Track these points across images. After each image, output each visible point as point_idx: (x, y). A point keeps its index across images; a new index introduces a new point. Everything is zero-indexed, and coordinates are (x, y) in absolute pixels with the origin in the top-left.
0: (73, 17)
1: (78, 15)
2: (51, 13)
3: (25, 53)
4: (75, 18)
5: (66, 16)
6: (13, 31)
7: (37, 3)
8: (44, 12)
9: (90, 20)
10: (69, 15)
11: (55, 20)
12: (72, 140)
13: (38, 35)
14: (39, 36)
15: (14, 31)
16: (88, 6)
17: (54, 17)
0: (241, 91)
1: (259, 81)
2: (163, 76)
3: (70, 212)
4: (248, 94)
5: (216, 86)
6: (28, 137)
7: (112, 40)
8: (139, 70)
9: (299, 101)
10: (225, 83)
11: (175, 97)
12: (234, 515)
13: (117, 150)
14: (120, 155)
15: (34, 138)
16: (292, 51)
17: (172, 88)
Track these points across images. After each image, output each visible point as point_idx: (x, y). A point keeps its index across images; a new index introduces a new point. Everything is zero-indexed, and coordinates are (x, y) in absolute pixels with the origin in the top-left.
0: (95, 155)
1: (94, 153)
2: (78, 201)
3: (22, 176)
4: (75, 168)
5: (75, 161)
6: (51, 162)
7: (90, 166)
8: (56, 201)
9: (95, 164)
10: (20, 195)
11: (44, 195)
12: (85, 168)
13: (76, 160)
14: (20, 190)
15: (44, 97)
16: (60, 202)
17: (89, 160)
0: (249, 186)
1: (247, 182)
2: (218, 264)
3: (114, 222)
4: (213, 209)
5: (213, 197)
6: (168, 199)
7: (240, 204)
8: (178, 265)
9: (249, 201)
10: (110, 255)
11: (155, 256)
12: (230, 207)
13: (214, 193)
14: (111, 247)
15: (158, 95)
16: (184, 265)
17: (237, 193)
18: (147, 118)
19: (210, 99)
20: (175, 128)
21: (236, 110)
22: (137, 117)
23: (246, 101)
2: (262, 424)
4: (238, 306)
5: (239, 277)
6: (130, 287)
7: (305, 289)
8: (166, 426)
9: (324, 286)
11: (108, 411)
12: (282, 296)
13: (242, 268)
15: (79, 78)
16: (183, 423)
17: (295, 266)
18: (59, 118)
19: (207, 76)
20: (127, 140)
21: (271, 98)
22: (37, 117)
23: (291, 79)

..............................

## Aim of the exercise
Reproduce all of the material above line for line, without altering, adding, or omitting anything.

## Task output
Track these points across images. After each image, output each visible point as point_idx: (x, y). A point keeps its index across images; a new index introduces a new point. Everything is zero-indexed, and coordinates are (x, y) in absolute pixels with the origin in the top-left.
0: (73, 17)
1: (78, 15)
2: (51, 13)
3: (25, 53)
4: (75, 18)
5: (66, 16)
6: (13, 31)
7: (37, 3)
8: (44, 12)
9: (90, 20)
10: (69, 15)
11: (55, 20)
12: (72, 140)
13: (38, 35)
14: (39, 36)
15: (14, 31)
16: (88, 6)
17: (54, 17)
0: (241, 91)
1: (259, 81)
2: (163, 76)
3: (70, 212)
4: (248, 94)
5: (216, 86)
6: (28, 137)
7: (112, 40)
8: (139, 70)
9: (299, 101)
10: (225, 83)
11: (175, 97)
12: (234, 515)
13: (117, 150)
14: (120, 155)
15: (34, 138)
16: (292, 51)
17: (172, 88)
Track these points across images. After each image, output each visible point as point_idx: (x, y). A point keeps its index across images; a new index introduces a new point. Everything is zero-indexed, and coordinates are (x, y) in absolute pixels with the origin in the top-left.
0: (95, 155)
1: (94, 153)
2: (78, 201)
3: (22, 176)
4: (75, 168)
5: (75, 161)
6: (51, 162)
7: (90, 166)
8: (56, 201)
9: (95, 164)
10: (20, 195)
11: (44, 195)
12: (85, 168)
13: (76, 160)
14: (20, 190)
15: (44, 97)
16: (60, 202)
17: (89, 160)
0: (249, 186)
1: (247, 182)
2: (218, 264)
3: (114, 222)
4: (213, 209)
5: (213, 197)
6: (168, 199)
7: (240, 204)
8: (178, 265)
9: (249, 201)
10: (110, 255)
11: (155, 256)
12: (230, 207)
13: (214, 193)
14: (111, 247)
15: (158, 95)
16: (184, 265)
17: (237, 193)
18: (147, 118)
19: (210, 99)
20: (175, 128)
21: (236, 110)
22: (137, 117)
23: (246, 101)
2: (262, 424)
4: (238, 306)
5: (239, 277)
6: (130, 287)
7: (305, 289)
8: (166, 426)
9: (324, 286)
11: (108, 411)
12: (282, 296)
13: (242, 268)
15: (79, 78)
16: (183, 423)
17: (295, 266)
18: (59, 118)
19: (207, 76)
20: (127, 140)
21: (271, 98)
22: (37, 117)
23: (291, 79)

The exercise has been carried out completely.